> **Input material**:

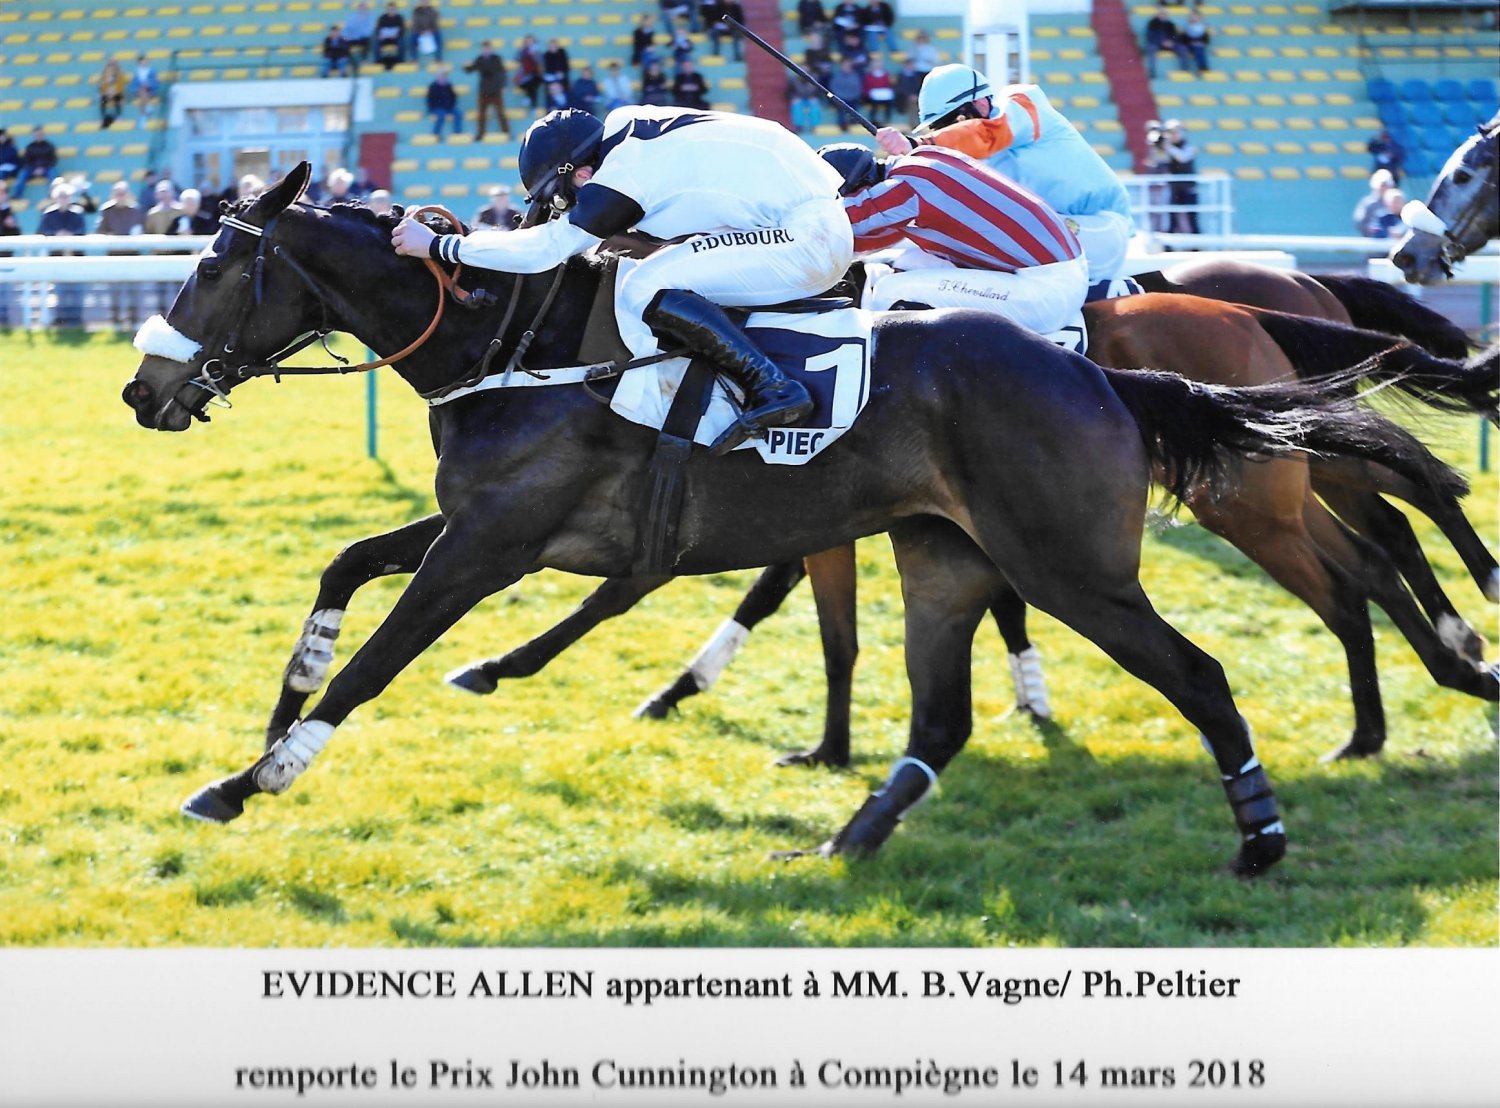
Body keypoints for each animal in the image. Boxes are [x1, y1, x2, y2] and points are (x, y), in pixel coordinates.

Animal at [121, 162, 1465, 875]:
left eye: (208, 267)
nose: (142, 391)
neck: (518, 347)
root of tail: (1102, 376)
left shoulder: (496, 547)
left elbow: (386, 659)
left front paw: (253, 777)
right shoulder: (499, 530)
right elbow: (347, 566)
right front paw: (286, 696)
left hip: (1080, 563)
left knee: (1219, 660)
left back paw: (1268, 826)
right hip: (946, 553)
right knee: (945, 710)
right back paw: (853, 836)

> **Goal of the exercise**: Everything from the line with "left shoulder: (496, 547)" to the last line of the data is what to return, word for word; leave out the rest.

> **Exercise solution**:
left shoulder: (496, 547)
left elbow: (386, 659)
left front paw: (253, 777)
right shoulder: (499, 530)
right elbow: (347, 566)
right front paw: (286, 696)
left hip: (1080, 563)
left knee: (1219, 660)
left back paw: (1268, 826)
right hip: (946, 553)
right knee: (945, 710)
right back paw: (853, 836)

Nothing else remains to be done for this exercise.